The wind shifted late yesterday afternoon and started blowing hard out of the southwest while I was washing my very grimy car. The rain arrived in the night, and I welcomed it. Already some of the brush on the eastside had started to go brown after this recent spell of dry, sunny weather.
Awoke to cloudy skies, imminent rain and bird song, most notably the intricate melodies of a shama thrush. I was reading the other day that some people keep them precisely for their beautiful music, although I’ve never been fond of seeing birds in cages.
Rats are another story, and while I can’t say I was exactly pleased to see numbah tree in the cage today — despite what I’ve heard, killing doesn’t get easier, at least not for me — it’s one less rodent in my roof. Guess he figured he’d get out of the rain, went to grab a midnight snack on his way to the penthouse suite and oops, wrong call. He's now with his buddies under the camphor tree.
Speaking of trees, noticed in The Garden Island this morning that Ted Erum has filed a motion for a preliminary injunction against the Eric A. Knudsen Trust and its trustee, shopping center developer Stacey Wong, in an attempt to save the Koloa monkeypod trees. Meanwhile, weekly vigils for the trees continue.
Also noticed my neighbor Andy has added a Stokes 4 KIUC bumper sticker to his truck. I ran into my buddy Ken Stokes at the Laundromat the other day, where he gave an enthusiastic account of his new electric assist bike, which helps him get up the hills. He’s even outfitted it with a little trailer so he can transport his laundry, although he had his car the day I saw him.
Ken, who founded the Kauaian Institute and authors the SusHi sustainability in Hawaii blog is certainly well qualified for the KIUC board and akamai about ways to wean us from imported oil.
The “energy adjustment” charge — which allows KIUC to pass on the rising cost of oil — was actually higher than the kilowatt hour charge — the actual amount of electricity I used — on my last bill. It’s pretty nuts for a single person with a small hot water heater, no washer, dryer or TV and conservative electrical use to pay $140 per month. Especially when a friend staying with a friend near San Francisco reported he was grumbling whenever she left a light on because his monthly electric bill was a whopping $35.

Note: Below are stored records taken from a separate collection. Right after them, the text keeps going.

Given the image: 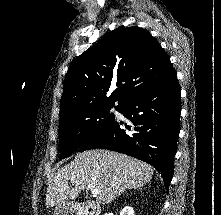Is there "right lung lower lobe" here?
Segmentation results:
<instances>
[{
  "label": "right lung lower lobe",
  "mask_w": 221,
  "mask_h": 215,
  "mask_svg": "<svg viewBox=\"0 0 221 215\" xmlns=\"http://www.w3.org/2000/svg\"><path fill=\"white\" fill-rule=\"evenodd\" d=\"M133 124L129 131L123 122L110 125L88 137L79 147L108 149L151 164L161 174L168 189L174 172V155L180 131V87L173 69L164 79L117 107Z\"/></svg>",
  "instance_id": "1"
}]
</instances>
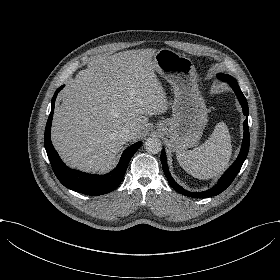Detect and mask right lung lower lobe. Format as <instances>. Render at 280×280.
I'll return each mask as SVG.
<instances>
[{"mask_svg": "<svg viewBox=\"0 0 280 280\" xmlns=\"http://www.w3.org/2000/svg\"><path fill=\"white\" fill-rule=\"evenodd\" d=\"M63 88L61 86L58 88L52 98L51 113L47 120L45 135H44V145L50 160L52 169L58 178V180L67 188L91 196H98L102 194L109 193L116 189L122 182L124 174L126 172L127 166L130 159L141 146V142H137L127 148L120 159L117 167L106 175H92L68 168L60 159L56 150L54 149L51 139L50 130L52 117L54 112L55 99L58 92Z\"/></svg>", "mask_w": 280, "mask_h": 280, "instance_id": "obj_1", "label": "right lung lower lobe"}]
</instances>
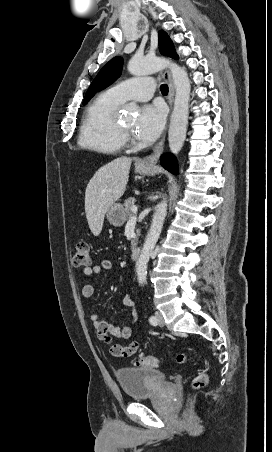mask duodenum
Returning a JSON list of instances; mask_svg holds the SVG:
<instances>
[{"instance_id": "duodenum-1", "label": "duodenum", "mask_w": 272, "mask_h": 452, "mask_svg": "<svg viewBox=\"0 0 272 452\" xmlns=\"http://www.w3.org/2000/svg\"><path fill=\"white\" fill-rule=\"evenodd\" d=\"M140 253H141L140 246H138V245L133 246L131 249V258L133 260H137L140 256Z\"/></svg>"}]
</instances>
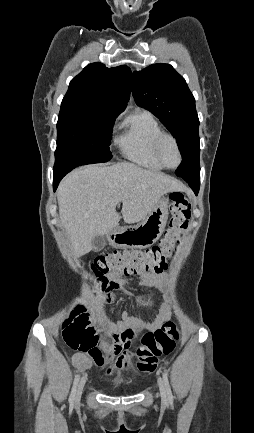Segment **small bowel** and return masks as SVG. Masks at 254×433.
Masks as SVG:
<instances>
[{"label":"small bowel","instance_id":"small-bowel-1","mask_svg":"<svg viewBox=\"0 0 254 433\" xmlns=\"http://www.w3.org/2000/svg\"><path fill=\"white\" fill-rule=\"evenodd\" d=\"M145 282L156 283L155 274H142ZM127 281L117 276L105 287H102L104 297L112 289L123 290L127 295L131 293L125 290ZM171 315L168 304H163L153 321L145 322L139 316L130 315L122 311L114 320L104 323L105 332L113 339L112 343H102L93 355L76 353L73 357L75 366L80 371L88 370L93 364L108 366L107 373L112 375L127 370L131 357L133 339L142 331H152L160 327ZM102 351L106 353L103 355ZM115 358L113 365L111 361Z\"/></svg>","mask_w":254,"mask_h":433}]
</instances>
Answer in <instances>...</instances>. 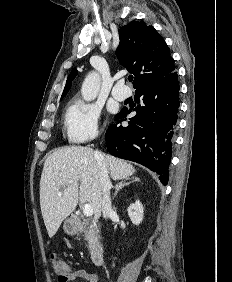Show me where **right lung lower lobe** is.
Returning <instances> with one entry per match:
<instances>
[{
	"instance_id": "right-lung-lower-lobe-1",
	"label": "right lung lower lobe",
	"mask_w": 232,
	"mask_h": 282,
	"mask_svg": "<svg viewBox=\"0 0 232 282\" xmlns=\"http://www.w3.org/2000/svg\"><path fill=\"white\" fill-rule=\"evenodd\" d=\"M135 96L137 114L126 127L109 126L105 136L107 150L113 156L146 166L159 174L160 181L166 185L179 108L177 73L173 71L137 86ZM131 111L124 108L116 118H125ZM122 121L125 119L117 123Z\"/></svg>"
}]
</instances>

Yes, I know the oil has to be transported over thousands of miles and we don’t have the same economy of scale as big American utilities, but come on! Maybe they could start cutting expenses by eliminating their “Currents” magazine, which costs them tens of thousands of dollars to produce and mail. It's an awful lotta hype for a little utility.
Finally, got a nice email from Jonathan Scheuer of OHA who told me he didn’t think there were any federal agents at the "ceded lands" meeting held on Kauai Wednesday night. Two people in the crowd told me there were, but since I didn’t verify it myself, I shouldn’t have printed it.
Still, it didn’t seem necessary to have state DOCARE officers there. I’m not sure whose call it was, but in my opinion, it was the wrong one, because it set a negative tone of fear and mistrust. And that's not a message you want to send to people who are supposed to be your beneficiaries.